Task item :: Calculate how many lines in the following records hold the word "guests", and report that number without comment.

Provided data ::
════════

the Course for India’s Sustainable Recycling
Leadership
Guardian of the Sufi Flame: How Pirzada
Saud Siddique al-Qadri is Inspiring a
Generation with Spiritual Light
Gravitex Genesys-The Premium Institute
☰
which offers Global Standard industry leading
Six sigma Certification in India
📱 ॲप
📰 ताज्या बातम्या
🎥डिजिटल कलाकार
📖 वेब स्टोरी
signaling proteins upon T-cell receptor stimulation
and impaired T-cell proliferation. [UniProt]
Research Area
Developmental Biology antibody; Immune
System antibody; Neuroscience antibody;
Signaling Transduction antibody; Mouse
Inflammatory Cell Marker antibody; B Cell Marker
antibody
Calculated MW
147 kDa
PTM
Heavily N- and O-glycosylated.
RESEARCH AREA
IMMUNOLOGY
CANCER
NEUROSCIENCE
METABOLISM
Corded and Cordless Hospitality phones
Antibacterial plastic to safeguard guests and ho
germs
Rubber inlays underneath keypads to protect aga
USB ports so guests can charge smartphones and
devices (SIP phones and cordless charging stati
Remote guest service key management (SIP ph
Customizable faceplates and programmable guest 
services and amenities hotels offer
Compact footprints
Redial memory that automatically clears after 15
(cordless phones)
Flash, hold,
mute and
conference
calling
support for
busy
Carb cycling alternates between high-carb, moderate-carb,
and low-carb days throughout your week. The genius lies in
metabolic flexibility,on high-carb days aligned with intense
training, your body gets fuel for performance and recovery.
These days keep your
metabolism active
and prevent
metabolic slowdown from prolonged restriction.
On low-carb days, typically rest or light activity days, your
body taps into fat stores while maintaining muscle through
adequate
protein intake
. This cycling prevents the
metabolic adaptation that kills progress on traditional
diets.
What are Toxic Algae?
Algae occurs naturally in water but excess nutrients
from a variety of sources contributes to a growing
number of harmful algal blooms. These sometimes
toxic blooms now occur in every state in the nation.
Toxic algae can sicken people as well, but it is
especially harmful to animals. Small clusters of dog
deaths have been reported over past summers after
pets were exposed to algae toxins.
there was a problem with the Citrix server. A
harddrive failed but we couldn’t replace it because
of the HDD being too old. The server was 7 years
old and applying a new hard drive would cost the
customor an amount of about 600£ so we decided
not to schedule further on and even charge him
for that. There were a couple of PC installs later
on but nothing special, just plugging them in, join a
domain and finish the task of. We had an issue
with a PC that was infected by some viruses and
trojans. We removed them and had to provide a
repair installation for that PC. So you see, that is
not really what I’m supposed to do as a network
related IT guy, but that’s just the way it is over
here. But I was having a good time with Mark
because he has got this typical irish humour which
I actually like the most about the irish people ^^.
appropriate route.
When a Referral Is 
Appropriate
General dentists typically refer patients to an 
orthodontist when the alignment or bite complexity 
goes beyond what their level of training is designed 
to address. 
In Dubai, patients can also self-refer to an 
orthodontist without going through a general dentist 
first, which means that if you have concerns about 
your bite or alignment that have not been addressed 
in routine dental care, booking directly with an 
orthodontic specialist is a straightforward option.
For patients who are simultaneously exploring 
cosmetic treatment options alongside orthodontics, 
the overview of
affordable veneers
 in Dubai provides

════════

Task solution :: 2